Trecho selecionado:
Segurança cercam fazenda de Riva e Silval

Preocupados com a possível invasão e com medo de um confronto entre posseiros e seguranças, um grupo de pessoas denunciou a situação.

Quando o empresário Fozi José Jorge morreu em 2011, aos 83 anos, em São Paulo, a batalha judicial por 80 mil hectares em Colniza (1.065 Km ao norte de Cuiabá), referentes à Fazenda Bauru, não foi enterrada. A então esposa do falecido, Magali Pereira Leite, assumiu o comando de um processo de reintegração iniciado em 2004. Na época, um conflito fundiário era iminente e com o tempo ganhou corpo, adicionando como personagens da história o ex-governador de Mato Grosso, Silval Barbosa e o ex-deputado estadual José Riva. Em 2018, quem alerta para uma possível nova chacina no extremo norte do estado é o Ministério Público (MPE).

Solicitações:
- A) No trecho sobre a Fazenda Bauru, quem assumiu o comando do processo de reintegração após a morte do empresário?
- B) Por favor, transcreva do trecho sobre a Fazenda Bauru a parte que começa com as palavras "Quando o empresário" e termina com "Ministério Público (MPE).".
Os registros não fazem parte desta atividade.

Listagem:
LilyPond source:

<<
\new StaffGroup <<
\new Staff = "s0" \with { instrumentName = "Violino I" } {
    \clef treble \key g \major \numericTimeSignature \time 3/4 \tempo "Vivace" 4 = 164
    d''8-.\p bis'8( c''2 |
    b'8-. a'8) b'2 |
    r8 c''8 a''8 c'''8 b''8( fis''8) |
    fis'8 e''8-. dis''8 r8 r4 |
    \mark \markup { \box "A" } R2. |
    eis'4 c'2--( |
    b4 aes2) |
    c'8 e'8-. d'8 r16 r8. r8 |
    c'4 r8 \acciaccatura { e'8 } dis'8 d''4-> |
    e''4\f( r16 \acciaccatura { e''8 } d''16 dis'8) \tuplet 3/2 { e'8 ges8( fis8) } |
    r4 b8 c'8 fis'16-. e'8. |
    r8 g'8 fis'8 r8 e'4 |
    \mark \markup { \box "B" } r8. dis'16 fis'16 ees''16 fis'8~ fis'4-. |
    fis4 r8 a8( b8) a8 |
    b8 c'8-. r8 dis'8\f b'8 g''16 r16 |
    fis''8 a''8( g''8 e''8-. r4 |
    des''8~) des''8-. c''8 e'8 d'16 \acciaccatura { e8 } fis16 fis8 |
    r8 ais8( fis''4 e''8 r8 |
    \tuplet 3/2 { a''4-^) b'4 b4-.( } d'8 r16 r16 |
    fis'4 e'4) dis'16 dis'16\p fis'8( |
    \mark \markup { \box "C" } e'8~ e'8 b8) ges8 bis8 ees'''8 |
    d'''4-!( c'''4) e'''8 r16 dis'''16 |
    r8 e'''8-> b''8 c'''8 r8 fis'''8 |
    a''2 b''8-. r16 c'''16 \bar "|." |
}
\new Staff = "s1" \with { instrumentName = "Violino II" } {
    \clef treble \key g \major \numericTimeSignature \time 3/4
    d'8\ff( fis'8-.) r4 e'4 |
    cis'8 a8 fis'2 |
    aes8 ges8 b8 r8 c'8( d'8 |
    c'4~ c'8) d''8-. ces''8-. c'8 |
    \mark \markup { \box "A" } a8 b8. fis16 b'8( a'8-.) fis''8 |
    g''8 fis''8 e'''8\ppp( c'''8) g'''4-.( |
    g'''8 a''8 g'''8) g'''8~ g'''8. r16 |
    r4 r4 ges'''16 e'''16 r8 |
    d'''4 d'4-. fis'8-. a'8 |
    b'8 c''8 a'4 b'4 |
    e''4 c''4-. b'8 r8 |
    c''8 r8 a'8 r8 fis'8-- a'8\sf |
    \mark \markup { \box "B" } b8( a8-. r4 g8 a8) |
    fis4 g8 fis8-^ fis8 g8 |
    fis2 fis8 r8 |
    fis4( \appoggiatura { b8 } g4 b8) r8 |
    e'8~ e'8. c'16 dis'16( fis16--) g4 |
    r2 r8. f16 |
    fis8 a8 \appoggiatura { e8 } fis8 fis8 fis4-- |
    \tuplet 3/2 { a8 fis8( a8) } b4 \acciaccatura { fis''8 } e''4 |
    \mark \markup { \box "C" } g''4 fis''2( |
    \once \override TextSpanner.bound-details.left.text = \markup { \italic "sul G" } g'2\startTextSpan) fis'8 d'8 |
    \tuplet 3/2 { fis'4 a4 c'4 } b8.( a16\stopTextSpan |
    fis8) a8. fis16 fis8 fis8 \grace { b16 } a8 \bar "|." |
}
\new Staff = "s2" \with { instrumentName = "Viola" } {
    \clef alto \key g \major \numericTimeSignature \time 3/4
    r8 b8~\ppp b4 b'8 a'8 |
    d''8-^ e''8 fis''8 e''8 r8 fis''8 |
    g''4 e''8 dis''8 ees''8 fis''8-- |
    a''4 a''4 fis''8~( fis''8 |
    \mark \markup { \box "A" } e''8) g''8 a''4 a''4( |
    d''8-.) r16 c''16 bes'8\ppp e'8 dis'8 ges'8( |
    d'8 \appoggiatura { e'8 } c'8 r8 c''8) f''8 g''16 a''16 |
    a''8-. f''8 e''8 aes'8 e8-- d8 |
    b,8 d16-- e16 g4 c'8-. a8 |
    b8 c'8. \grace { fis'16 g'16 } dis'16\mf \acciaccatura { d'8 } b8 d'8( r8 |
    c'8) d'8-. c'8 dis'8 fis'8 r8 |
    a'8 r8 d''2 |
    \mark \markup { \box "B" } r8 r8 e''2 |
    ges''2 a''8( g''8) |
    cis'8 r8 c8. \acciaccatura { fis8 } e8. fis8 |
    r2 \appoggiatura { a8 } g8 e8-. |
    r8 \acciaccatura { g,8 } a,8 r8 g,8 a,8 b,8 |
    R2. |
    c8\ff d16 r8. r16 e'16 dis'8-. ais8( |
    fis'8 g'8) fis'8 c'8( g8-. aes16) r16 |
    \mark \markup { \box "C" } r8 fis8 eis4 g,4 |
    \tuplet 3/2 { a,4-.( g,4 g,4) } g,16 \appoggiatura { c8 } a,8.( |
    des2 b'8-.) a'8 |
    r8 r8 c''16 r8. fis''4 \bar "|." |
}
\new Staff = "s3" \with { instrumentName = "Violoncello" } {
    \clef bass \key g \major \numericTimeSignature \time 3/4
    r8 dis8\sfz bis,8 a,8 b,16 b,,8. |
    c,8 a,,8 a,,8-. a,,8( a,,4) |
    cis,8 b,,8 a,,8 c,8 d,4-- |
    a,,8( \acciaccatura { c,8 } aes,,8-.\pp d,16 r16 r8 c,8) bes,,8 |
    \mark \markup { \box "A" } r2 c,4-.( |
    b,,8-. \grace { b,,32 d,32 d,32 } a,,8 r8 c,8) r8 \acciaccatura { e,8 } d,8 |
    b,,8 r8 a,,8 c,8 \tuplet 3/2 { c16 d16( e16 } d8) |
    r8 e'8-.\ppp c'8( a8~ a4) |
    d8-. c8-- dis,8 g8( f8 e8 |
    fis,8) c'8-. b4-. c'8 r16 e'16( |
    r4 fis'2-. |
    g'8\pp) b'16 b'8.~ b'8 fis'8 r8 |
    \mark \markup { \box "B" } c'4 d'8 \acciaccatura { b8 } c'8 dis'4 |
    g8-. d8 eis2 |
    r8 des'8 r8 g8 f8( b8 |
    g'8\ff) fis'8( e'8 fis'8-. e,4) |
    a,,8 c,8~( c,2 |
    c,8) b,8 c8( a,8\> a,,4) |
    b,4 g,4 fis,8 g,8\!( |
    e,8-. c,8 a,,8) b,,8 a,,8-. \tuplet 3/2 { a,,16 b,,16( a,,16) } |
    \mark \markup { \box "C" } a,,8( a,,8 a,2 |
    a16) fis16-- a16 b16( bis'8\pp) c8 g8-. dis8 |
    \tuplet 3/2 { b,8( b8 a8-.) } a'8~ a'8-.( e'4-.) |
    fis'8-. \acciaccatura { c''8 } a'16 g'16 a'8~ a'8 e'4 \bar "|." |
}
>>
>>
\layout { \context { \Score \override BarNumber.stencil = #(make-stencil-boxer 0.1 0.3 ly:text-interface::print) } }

Respostas dadas:
- A) Magali Pereira Leite.

- B)
Quando o empresário Fozi José Jorge morreu em 2011, aos 83 anos, em São Paulo, a batalha judicial por 80 mil hectares em Colniza (1.065 Km ao norte de Cuiabá), referentes à Fazenda Bauru, não foi enterrada. A então esposa do falecido, Magali Pereira Leite, assumiu o comando de um processo de reintegração iniciado em 2004. Na época, um conflito fundiário era iminente e com o tempo ganhou corpo, adicionando como personagens da história o ex-governador de Mato Grosso, Silval Barbosa e o ex-deputado estadual José Riva. Em 2018, quem alerta para uma possível nova chacina no extremo norte do estado é o Ministério Público (MPE).